● YOUR GOAL:
I would like each line of the data that holds the word "אזהרה" copied out.
RECORDS FOR THIS TASK: Begin
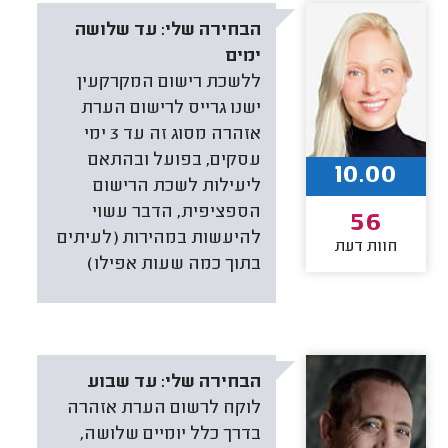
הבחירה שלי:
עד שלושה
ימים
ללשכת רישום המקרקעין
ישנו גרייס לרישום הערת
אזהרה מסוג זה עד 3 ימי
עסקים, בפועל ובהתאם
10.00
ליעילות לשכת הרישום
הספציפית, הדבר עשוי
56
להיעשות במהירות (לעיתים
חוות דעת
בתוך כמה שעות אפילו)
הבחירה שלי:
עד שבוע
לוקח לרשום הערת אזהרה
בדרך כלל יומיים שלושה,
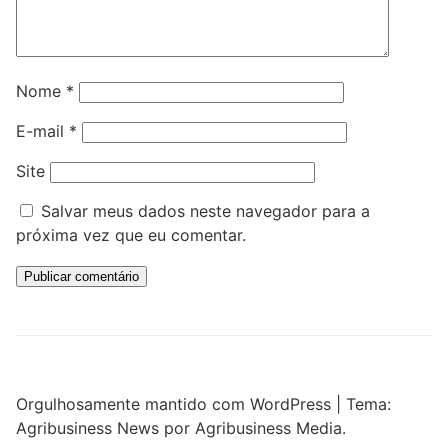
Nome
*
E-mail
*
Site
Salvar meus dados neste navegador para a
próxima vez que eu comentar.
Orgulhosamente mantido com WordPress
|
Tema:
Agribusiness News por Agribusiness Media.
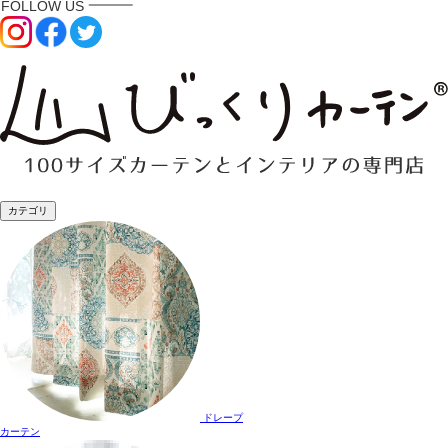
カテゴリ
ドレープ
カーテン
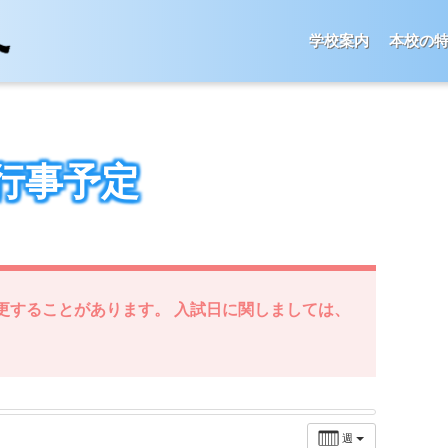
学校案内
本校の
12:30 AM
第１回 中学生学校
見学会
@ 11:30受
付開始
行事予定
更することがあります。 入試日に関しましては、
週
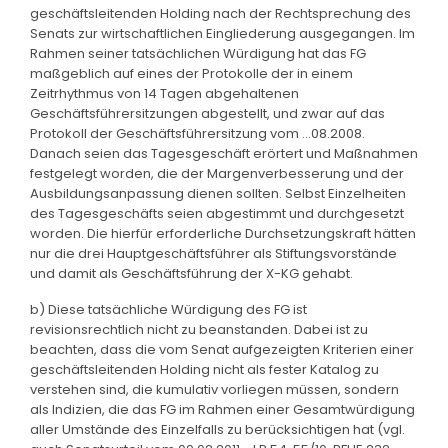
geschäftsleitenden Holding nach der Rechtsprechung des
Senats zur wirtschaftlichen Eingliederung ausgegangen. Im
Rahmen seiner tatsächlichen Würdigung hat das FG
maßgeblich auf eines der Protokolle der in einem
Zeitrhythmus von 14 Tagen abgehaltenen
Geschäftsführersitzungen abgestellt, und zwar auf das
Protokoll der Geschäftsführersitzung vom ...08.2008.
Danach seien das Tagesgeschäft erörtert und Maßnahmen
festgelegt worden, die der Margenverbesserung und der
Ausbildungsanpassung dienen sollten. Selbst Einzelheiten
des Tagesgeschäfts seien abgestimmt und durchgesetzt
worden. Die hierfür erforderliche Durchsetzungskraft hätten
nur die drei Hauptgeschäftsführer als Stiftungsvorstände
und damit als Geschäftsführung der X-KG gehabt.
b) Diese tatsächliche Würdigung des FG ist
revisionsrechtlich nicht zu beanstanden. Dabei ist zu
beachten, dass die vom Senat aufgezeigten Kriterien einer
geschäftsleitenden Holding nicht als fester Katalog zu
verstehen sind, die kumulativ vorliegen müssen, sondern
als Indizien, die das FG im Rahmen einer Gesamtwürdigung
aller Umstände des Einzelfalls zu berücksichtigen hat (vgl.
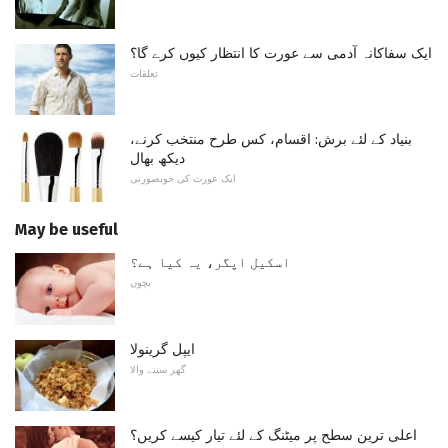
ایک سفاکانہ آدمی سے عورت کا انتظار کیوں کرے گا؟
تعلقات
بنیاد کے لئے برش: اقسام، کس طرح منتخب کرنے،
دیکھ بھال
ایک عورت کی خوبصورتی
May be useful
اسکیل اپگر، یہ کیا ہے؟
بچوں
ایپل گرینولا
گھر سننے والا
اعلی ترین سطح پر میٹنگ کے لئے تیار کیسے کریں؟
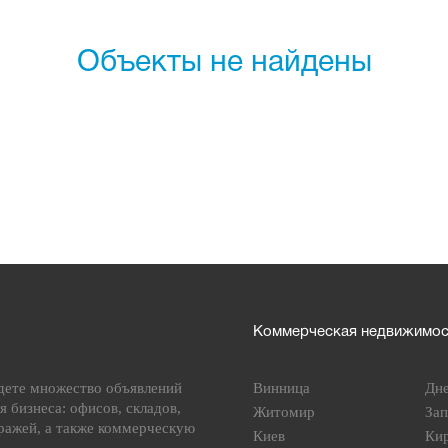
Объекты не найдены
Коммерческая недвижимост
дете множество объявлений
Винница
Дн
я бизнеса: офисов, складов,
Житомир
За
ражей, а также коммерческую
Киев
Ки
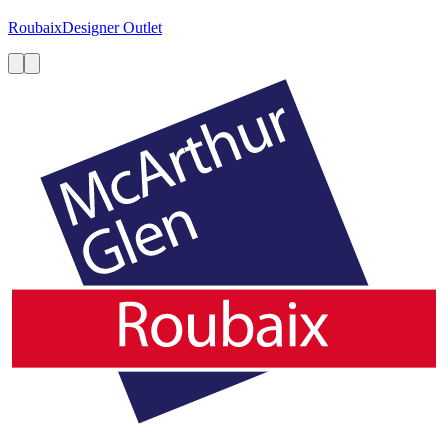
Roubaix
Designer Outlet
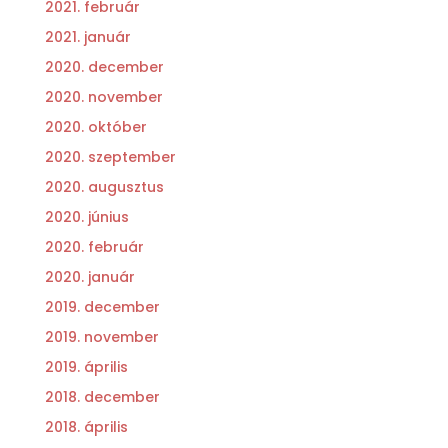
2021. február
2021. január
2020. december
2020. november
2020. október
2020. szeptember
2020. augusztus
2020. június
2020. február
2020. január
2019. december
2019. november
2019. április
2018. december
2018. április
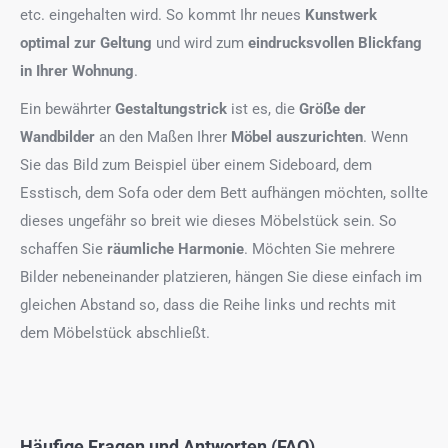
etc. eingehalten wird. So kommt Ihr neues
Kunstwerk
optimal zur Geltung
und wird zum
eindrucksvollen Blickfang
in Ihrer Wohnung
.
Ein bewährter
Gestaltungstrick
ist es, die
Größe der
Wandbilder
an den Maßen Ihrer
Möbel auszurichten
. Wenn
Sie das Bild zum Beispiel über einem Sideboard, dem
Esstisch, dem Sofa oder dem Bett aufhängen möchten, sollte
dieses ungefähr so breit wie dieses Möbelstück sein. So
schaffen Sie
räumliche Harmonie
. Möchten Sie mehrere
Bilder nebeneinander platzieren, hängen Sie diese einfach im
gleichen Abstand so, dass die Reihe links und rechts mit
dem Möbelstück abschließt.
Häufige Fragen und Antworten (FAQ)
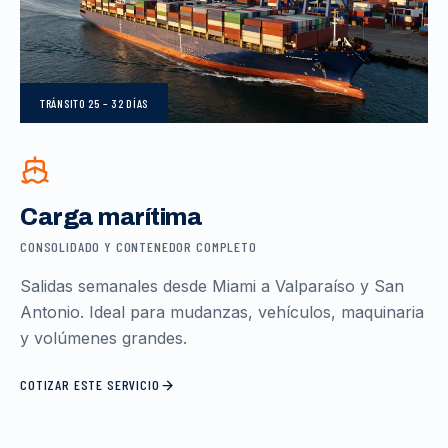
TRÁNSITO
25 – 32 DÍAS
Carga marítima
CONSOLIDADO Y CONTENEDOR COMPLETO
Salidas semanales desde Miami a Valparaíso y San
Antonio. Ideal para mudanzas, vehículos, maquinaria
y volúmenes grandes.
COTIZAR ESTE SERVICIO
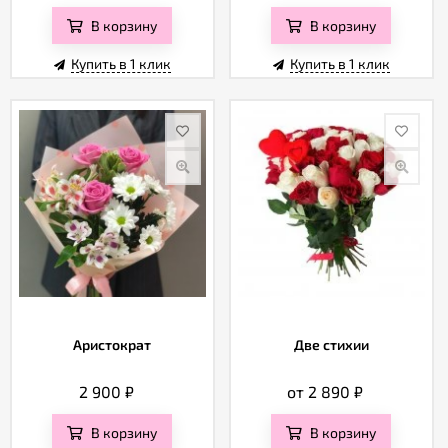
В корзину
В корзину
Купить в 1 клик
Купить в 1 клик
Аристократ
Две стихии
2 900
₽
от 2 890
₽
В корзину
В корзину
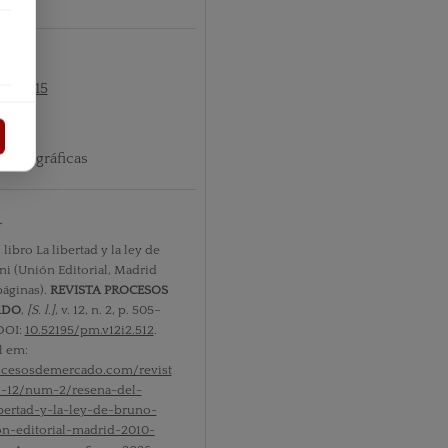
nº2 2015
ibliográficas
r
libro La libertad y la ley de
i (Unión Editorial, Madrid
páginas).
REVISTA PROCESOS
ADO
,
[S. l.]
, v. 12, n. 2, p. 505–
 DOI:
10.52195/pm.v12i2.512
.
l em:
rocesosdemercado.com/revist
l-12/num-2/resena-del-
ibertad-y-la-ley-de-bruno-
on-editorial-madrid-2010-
RECORDS FOR THIS TASK: End
● EXERCISE ANSWER:
אזהרה מסוג זה עד 3 ימי
לוקח לרשום הערת אזהרה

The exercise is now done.